• Extrait à lire
"""

DHC/ART propose deux expositions dissemblables et étonnantes à ne pas rater. L'artiste irlandais Richard Mosse nous plonge dans le chaos qui règne en République démocratique du Congo avec The Enclave. Pour sa part, Surface Tension inventorie le traitement de l'illusion par la photographe française Valérie Belin.

Quand on apprend que plus de 5,4 millions de personnes sont mortes à cause du conflit en République démocratique du Congo depuis 1998, on reste interdit. Voilà une guerre civile qui ne fait pas les manchettes. Et pourtant...

Richard Mosse s'est rendu dans ce pays africain pour y rencontrer des bandes de rebelles armés qui vivent dans les enclaves du Nord-Kivu et du Sud-Kivu, où règnent la loi des armes, l'anarchie et la corruption.

L'artiste casse-cou en est revenu avec des photos et un film de 39 minutes saisissants qu'il a développés avec une pellicule infrarouge Kodak Aerochrome, ce qui transforme tout ce qui est vert en rose et fuchsia. Compte tenu de la luxuriance de la végétation locale, ce sont les couleurs dominantes de ses oeuvres.

"""

• Consignes
A. D'après l'extrait sur les expositions de DHC/ART, avec quelle pellicule Richard Mosse a-t-il développé ses photos et son film ?
B. Dans les rangées, prenez le passage qui va de la ligne contenant « elevation (m): 3100 » jusqu'à la fin des rangées, ces deux bouts compris. Exprimez-le sous forme de liste JSON de chaînes, une chaîne par ligne, sans les lignes vides.

• Données fournies
"""

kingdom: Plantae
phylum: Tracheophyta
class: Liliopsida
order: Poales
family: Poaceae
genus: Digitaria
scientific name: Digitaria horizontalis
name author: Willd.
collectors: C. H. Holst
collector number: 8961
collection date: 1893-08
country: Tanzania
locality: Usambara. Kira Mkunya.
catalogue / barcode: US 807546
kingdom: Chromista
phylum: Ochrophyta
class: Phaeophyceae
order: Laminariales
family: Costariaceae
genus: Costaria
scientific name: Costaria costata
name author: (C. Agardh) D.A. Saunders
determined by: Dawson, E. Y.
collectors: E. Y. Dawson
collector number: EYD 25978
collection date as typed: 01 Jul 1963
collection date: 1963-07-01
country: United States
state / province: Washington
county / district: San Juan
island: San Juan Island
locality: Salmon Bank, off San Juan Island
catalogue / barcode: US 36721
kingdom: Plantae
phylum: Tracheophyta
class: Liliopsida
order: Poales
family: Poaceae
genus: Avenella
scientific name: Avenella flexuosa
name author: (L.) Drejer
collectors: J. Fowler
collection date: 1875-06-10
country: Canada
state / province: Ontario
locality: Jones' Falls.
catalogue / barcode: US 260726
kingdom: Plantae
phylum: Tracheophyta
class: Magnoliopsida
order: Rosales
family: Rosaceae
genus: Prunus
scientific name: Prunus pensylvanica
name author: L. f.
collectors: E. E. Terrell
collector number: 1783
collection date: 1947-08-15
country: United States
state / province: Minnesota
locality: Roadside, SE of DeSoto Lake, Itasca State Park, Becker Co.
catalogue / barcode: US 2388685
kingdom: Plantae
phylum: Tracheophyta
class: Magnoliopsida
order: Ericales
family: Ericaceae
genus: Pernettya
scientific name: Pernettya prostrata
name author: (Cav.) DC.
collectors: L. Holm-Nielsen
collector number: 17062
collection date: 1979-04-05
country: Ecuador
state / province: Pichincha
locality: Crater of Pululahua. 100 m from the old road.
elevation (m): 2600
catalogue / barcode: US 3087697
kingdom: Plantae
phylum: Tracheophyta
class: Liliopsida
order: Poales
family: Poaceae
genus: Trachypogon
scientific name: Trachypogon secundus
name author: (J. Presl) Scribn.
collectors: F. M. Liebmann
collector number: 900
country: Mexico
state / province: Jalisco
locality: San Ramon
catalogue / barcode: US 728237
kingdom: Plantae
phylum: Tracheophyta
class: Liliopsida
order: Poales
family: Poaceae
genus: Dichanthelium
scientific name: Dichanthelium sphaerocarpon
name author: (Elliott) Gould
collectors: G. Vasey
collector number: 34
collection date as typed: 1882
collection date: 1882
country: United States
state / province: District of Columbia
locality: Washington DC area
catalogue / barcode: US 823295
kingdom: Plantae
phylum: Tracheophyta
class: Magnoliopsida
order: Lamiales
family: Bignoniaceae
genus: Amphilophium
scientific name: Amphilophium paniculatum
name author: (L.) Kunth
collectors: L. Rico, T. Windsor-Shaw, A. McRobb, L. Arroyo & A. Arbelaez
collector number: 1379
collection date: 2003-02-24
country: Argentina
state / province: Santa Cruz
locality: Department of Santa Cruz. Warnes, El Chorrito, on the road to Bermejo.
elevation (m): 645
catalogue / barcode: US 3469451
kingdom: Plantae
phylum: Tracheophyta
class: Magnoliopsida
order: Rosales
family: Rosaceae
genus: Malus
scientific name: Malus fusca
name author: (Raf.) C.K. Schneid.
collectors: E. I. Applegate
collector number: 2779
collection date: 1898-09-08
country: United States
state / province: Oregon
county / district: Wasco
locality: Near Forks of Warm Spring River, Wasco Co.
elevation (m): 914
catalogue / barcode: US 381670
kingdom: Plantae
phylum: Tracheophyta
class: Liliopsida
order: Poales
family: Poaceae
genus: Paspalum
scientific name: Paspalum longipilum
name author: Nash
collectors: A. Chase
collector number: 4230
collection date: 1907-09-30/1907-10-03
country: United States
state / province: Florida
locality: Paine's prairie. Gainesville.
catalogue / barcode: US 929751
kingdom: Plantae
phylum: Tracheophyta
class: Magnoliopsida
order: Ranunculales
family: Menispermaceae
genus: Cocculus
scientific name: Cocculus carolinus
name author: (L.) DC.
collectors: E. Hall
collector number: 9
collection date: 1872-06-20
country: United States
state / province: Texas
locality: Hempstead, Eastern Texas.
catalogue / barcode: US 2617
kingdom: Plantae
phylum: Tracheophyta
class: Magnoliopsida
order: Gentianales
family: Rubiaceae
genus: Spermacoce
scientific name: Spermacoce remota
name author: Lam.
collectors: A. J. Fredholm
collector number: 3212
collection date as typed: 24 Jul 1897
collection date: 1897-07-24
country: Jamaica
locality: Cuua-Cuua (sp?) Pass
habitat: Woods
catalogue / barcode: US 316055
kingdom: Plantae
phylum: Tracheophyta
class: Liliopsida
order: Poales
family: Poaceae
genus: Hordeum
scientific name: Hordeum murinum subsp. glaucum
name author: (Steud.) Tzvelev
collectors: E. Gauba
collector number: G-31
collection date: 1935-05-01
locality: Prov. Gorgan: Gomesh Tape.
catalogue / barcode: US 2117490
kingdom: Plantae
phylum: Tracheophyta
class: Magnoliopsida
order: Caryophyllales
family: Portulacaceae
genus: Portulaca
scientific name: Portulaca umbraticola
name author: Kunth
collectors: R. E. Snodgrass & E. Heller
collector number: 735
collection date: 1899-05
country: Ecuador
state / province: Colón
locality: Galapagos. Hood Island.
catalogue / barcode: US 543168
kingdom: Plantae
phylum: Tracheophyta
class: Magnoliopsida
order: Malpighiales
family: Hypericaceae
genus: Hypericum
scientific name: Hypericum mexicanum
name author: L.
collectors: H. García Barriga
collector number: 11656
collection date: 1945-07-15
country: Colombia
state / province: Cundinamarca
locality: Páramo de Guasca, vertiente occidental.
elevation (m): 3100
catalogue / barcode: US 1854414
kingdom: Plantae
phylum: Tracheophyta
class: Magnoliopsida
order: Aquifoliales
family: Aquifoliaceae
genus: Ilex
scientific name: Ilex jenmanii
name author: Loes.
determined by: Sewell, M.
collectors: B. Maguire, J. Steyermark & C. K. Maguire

"""

• Réponses données
A. Avec une pellicule infrarouge Kodak Aerochrome.

B.
[
  "elevation (m): 3100",
  "catalogue / barcode: US 1854414",
  "kingdom: Plantae",
  "phylum: Tracheophyta",
  "class: Magnoliopsida",
  "order: Aquifoliales",
  "family: Aquifoliaceae",
  "genus: Ilex",
  "scientific name: Ilex jenmanii",
  "name author: Loes.",
  "determined by: Sewell, M.",
  "collectors: B. Maguire, J. Steyermark & C. K. Maguire"
]